Brief
When a line in the listing below contains the word "false", return a copy of that line.

===== Material for this task

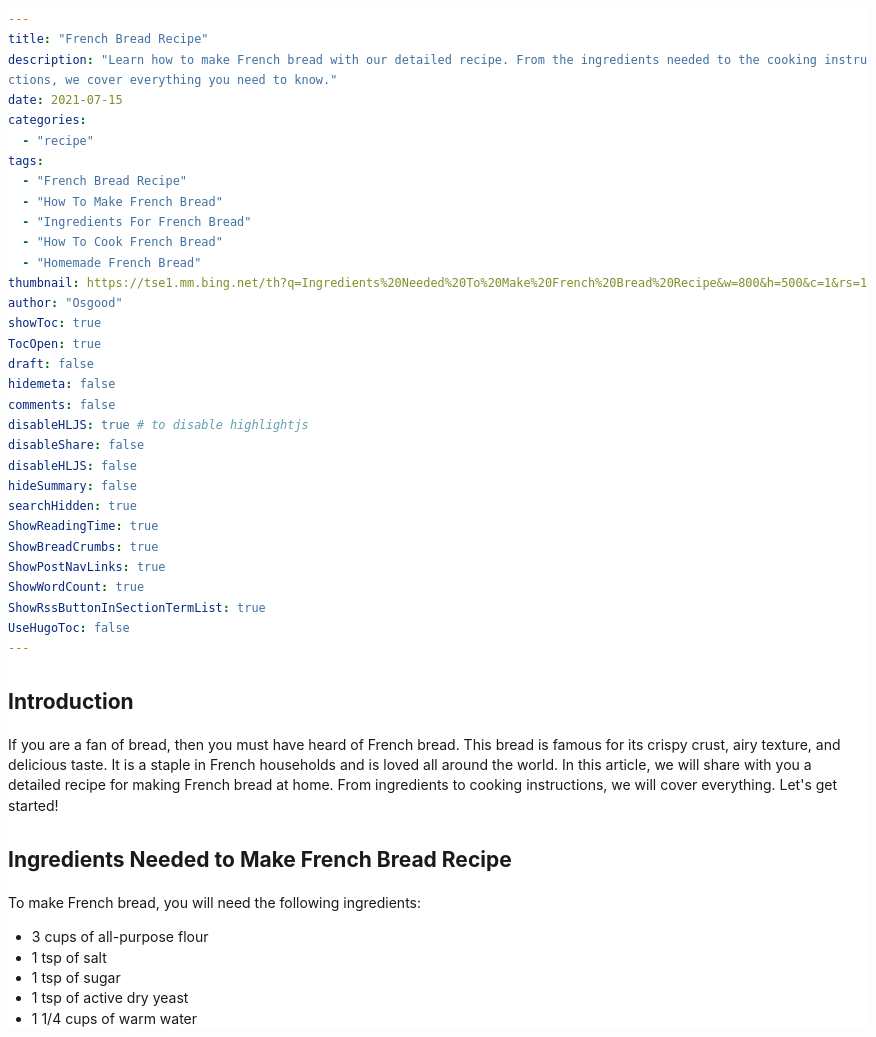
 ```yaml
---
title: "French Bread Recipe"
description: "Learn how to make French bread with our detailed recipe. From the ingredients needed to the cooking instructions, we cover everything you need to know."
date: 2021-07-15
categories:
  - "recipe" 
tags:
  - "French Bread Recipe"
  - "How To Make French Bread"
  - "Ingredients For French Bread"
  - "How To Cook French Bread"
  - "Homemade French Bread" 
thumbnail: https://tse1.mm.bing.net/th?q=Ingredients%20Needed%20To%20Make%20French%20Bread%20Recipe&w=800&h=500&c=1&rs=1
author: "Osgood"
showToc: true
TocOpen: true
draft: false
hidemeta: false
comments: false
disableHLJS: true # to disable highlightjs
disableShare: false
disableHLJS: false
hideSummary: false
searchHidden: true
ShowReadingTime: true
ShowBreadCrumbs: true
ShowPostNavLinks: true
ShowWordCount: true
ShowRssButtonInSectionTermList: true
UseHugoToc: false
---
```


<h2>Introduction</h2>

If you are a fan of bread, then you must have heard of French bread. This bread is famous for its crispy crust, airy texture, and delicious taste. It is a staple in French households and is loved all around the world. In this article, we will share with you a detailed recipe for making French bread at home. From ingredients to cooking instructions, we will cover everything. Let's get started!

<h2>Ingredients Needed to Make French Bread Recipe</h2>

To make French bread, you will need the following ingredients:

<ul>
<li>3 cups of all-purpose flour</li>
<li>1 tsp of salt</li>
<li>1 tsp of sugar</li>
<li>1 tsp of active dry yeast</li>
<li>1 1/4 cups of warm water</li>
</ul>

==========

Written solution
draft: false
hidemeta: false
comments: false
disableShare: false
disableHLJS: false
hideSummary: false
UseHugoToc: false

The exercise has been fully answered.